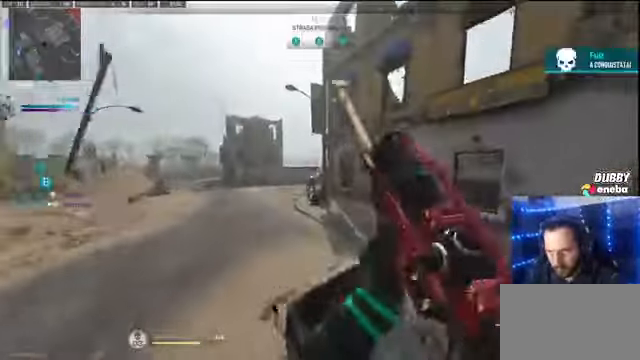
{"keys": ["a", "shift", "w"], "mouse": [], "events": [[33, "space", "up"]]}
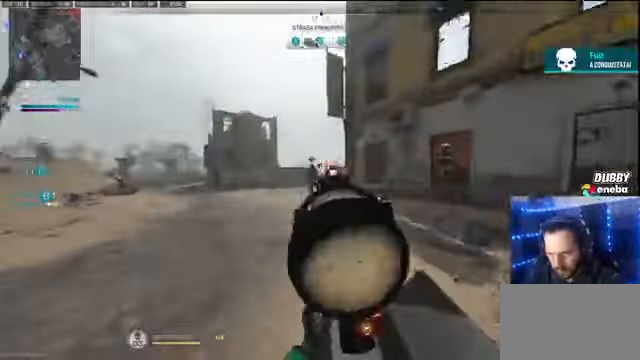
{"keys": ["w"], "mouse": [], "events": [[100, "a", "up"], [166, "shift", "up"], [333, "shift", "down"], [400, "shift", "up"]]}
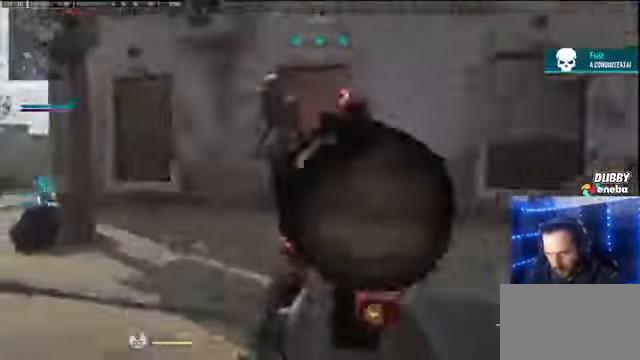
{"keys": ["d"], "mouse": []}
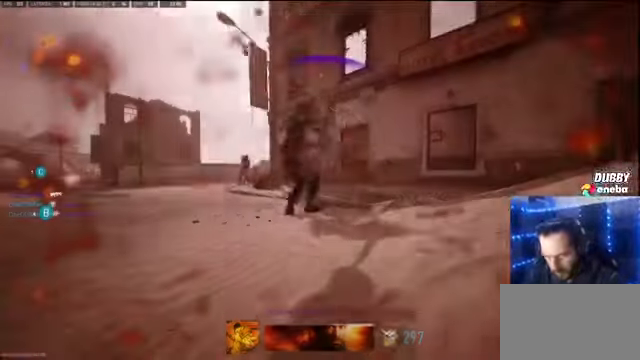
{"keys": ["w"], "mouse": [], "events": [[266, "d", "up"], [266, "w", "down"], [400, "e", "down"], [500, "e", "up"]]}
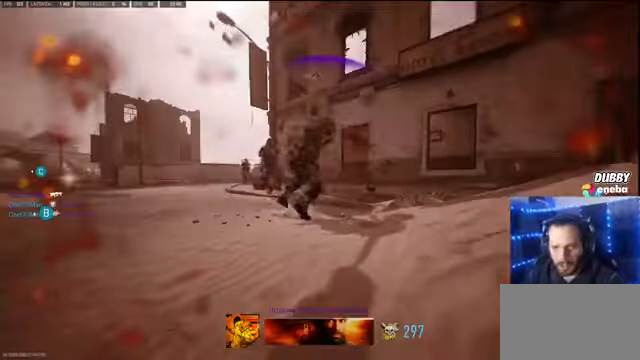
{"keys": ["w"], "mouse": [], "events": [[133, "e", "down"], [200, "e", "up"], [333, "e", "down"], [400, "e", "up"]]}
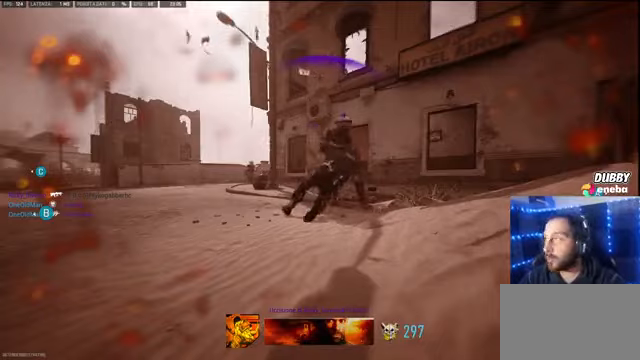
{"keys": ["w"], "mouse": [], "events": [[34, "e", "down"], [67, "e", "up"], [267, "e", "down"], [300, "e", "up"], [434, "e", "down"], [500, "e", "up"]]}
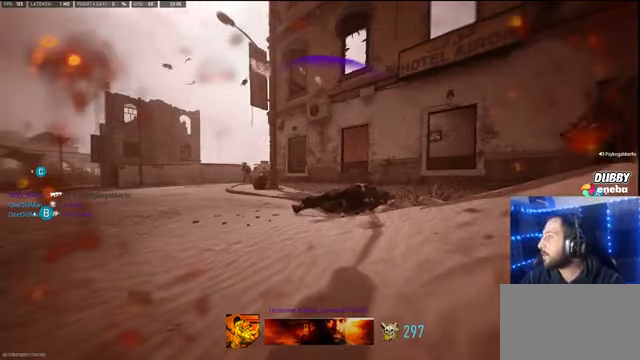
{"keys": ["w"], "mouse": [], "events": [[134, "e", "down"], [167, "e", "up"], [334, "e", "down"], [400, "e", "up"]]}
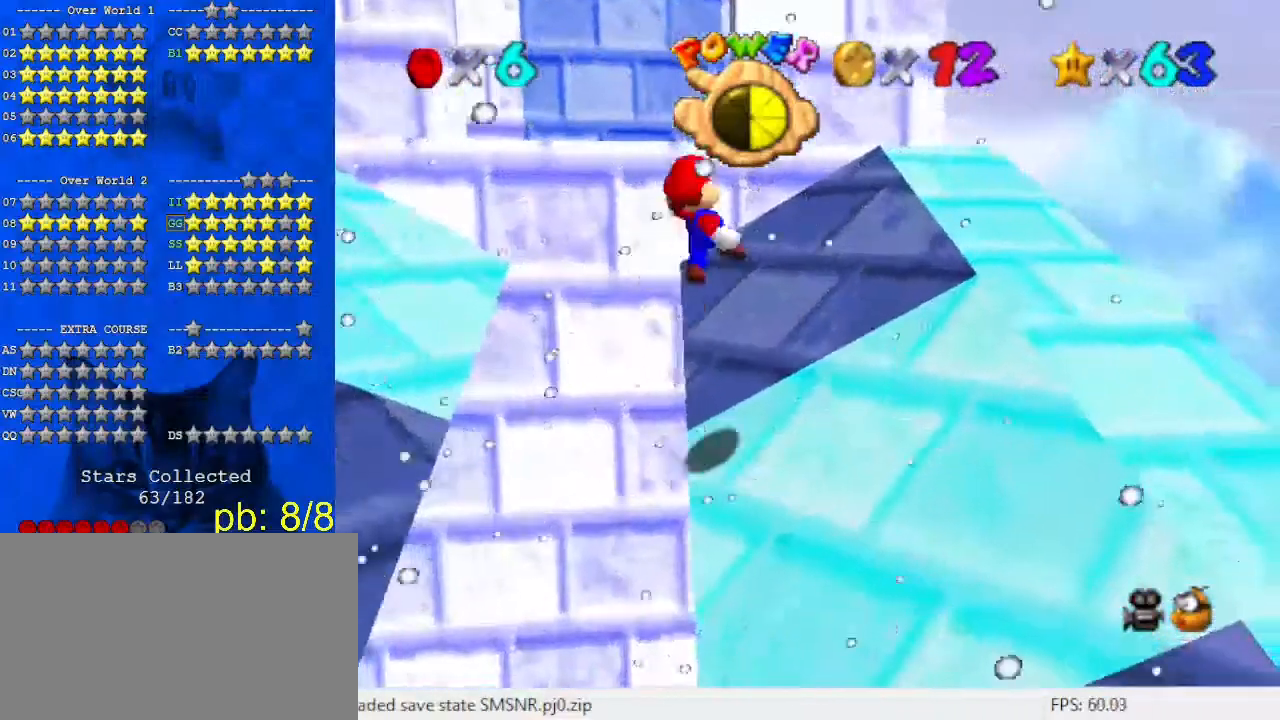
Gameplay with keyboard; each line is a JSON object with the keys held at the frame after it. "events" lists presses ("down") and releases ("up") of "a", "c", "ctrl", "d", "down", "left", "return", "right", "s", "shift", "up", "w", "x" and "y" between this image and that frame as [ms after this image, input, new state], when the widget could be followed in between. No other keys are recorded. Mouse input is not recorded.
{"keys": ["return", "up"], "events": [[33, "ctrl", "down"], [33, "up", "down"], [167, "ctrl", "up"], [167, "shift", "up"], [300, "right", "up"], [433, "return", "down"]]}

_____

Assigned task
Each line above should be written out again unchanged; no images are to be carried over.

Output of the exercise
{"keys": ["a", "shift", "w"], "mouse": [], "events": [[33, "space", "up"]]}
{"keys": ["w"], "mouse": [], "events": [[100, "a", "up"], [166, "shift", "up"], [333, "shift", "down"], [400, "shift", "up"]]}
{"keys": ["d"], "mouse": []}
{"keys": ["w"], "mouse": [], "events": [[266, "d", "up"], [266, "w", "down"], [400, "e", "down"], [500, "e", "up"]]}
{"keys": ["w"], "mouse": [], "events": [[133, "e", "down"], [200, "e", "up"], [333, "e", "down"], [400, "e", "up"]]}
{"keys": ["w"], "mouse": [], "events": [[34, "e", "down"], [67, "e", "up"], [267, "e", "down"], [300, "e", "up"], [434, "e", "down"], [500, "e", "up"]]}
{"keys": ["w"], "mouse": [], "events": [[134, "e", "down"], [167, "e", "up"], [334, "e", "down"], [400, "e", "up"]]}
Gameplay with keyboard; each line is a JSON object with the keys held at the frame after it. "events" lists presses ("down") and releases ("up") of "a", "c", "ctrl", "d", "down", "left", "return", "right", "s", "shift", "up", "w", "x" and "y" between this image and that frame as [ms after this image, input, new state], when the widget could be followed in between. No other keys are recorded. Mouse input is not recorded.
{"keys": ["return", "up"], "events": [[33, "ctrl", "down"], [33, "up", "down"], [167, "ctrl", "up"], [167, "shift", "up"], [300, "right", "up"], [433, "return", "down"]]}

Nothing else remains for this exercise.